Calibration implies changing the algorithms’ confidence to match its correctness. The machine needs to say with each prediction whether it is certain or not that it will be correct: this is a Yes / No flag. ‘Yes’ means a human still needs to check what the machine has predicted and correct if needed.

Let’s take a look at two AI models, which one would you prefer?

Consider AI model A, 90% accuracy and no calibrated confidence flag.Consider AI model B, 80% accuracy and with a well-calibrated confidence flag.
Illustration AI model without calibrated confidenceIllustration AI model with calibrated confidence
Since there is no yes/no flag, you cannot choose which cases to look at; it’s all or nothing.   100% automation, but with 10% errors in the outputFlagged cases are looked at by a human operator.   80% automation, and no errors in the output

Almost every company prefers model B: it best fulfils the automation need, even though it has lower accuracy. Model B brings significant business value, whereas model A does not!

Confidence levels in practice for Intelligent Document Processing

However, practically, how does the system know when to confidently flag a document for review or not? At Contract.fit, we do this by working with confidence scores.

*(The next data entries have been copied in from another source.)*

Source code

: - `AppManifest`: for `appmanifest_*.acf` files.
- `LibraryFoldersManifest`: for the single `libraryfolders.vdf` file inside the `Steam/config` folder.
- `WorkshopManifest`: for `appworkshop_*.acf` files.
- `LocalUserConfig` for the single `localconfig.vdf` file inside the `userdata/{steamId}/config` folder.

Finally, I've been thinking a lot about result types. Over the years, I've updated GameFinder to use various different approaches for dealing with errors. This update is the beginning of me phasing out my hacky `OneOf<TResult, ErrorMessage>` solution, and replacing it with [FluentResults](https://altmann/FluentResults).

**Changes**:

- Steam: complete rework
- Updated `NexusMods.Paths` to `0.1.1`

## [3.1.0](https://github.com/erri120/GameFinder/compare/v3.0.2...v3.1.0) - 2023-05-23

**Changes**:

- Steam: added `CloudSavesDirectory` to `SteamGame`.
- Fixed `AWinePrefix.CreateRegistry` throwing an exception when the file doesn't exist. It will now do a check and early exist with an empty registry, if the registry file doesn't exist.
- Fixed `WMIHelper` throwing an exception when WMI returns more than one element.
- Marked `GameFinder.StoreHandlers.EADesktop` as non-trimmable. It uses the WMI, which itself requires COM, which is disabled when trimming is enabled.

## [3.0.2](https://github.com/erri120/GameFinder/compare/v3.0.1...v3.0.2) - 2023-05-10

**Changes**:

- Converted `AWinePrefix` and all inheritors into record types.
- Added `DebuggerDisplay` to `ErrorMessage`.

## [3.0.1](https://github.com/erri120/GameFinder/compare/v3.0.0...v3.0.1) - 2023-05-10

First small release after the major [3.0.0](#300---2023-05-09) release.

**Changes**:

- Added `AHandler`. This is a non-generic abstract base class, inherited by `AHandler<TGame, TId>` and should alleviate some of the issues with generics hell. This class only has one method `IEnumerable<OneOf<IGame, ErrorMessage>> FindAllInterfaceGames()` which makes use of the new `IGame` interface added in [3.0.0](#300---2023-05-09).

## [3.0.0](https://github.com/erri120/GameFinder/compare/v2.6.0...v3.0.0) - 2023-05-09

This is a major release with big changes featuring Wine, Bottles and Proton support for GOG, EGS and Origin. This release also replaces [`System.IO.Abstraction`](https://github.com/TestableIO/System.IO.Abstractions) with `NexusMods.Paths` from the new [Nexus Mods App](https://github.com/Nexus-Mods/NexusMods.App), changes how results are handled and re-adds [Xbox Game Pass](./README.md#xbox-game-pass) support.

A raw confidence score, or uncertainty, is a percentage (0-100%), that indicates whether the machine is not sure at all, somewhat sure or very sure about the correctness of a prediction.  These raw scores are calculated by the different AI-models taking into account all sort of underlying features related to pattern, context, position or logical relations.

Every prediction has its own raw score: classification & splitting of documents, extraction of fields, extraction of line items and classification of line items. Various algorithms could then be applied to transfer the raw scores into a calibrated confidence score.

We have conducted in-house research to make our AI models more trustworthy, relaying calibrated confidences and giving them the ability to reliably communicate uncertainty.  If you’re interested in reading more about the research, you can read our paper on predictive uncertainty for probabilistic novelty detection in text classification.

In the json output below, you can see a document prediction of with 94% calibrated confidence and a tax amount prediction with 95% calibrated confidence.

Json output with confidence levels

These individual confidence scores per prediction are used to set one confidence flag, or as we call it, a flag_for_review (FFR) at the document level. If True, the document is flagged for a manual review. If False, the document does not need a manual review and can go in full STP (Straight Through Processing). 

What happens in the back is that the confidence score for each prediction is compared to the confidence threshold.

The confidence threshold is a setting that can be configured for each field individually. If for every prediction, the confidence score is higher than the threshold, the document does not need to be manually reviewed and the flag_for_review is set to False. This is the last field in the example above.

This makes it a lot easier for our users, as you don’t need to worry about each individual confidence level (even though it is still possible to review them in the json output). We take this burden away for our customers by ‘rolling up’ the confidence information in a flag_for_review.

In the Contract.fit Solution, confidence thresholds can be configured via the front-end. For our API-only clients, this can be consulted and patched via the corresponding API endpoint.

Image of confidence thresholds customization in the contract.fit product

How to build a business case for your intelligent automation project

As illustrated above, the most important parameter for any intelligent automation business case is the percentage of automation, which is the driver for the savings potential. What is the percentage of automation we can achieve?

Or: “Out of 100 documents, how many do NOT need to be checked by a human?”

And how do you quantify the efficiency that can be realized with this automation. We do this, together with our customers, in two different ways:

  • As an amount in staff costs if our customers would reduce the team.
  • As an increased percentage of additional work that could be done, if they keep the same team.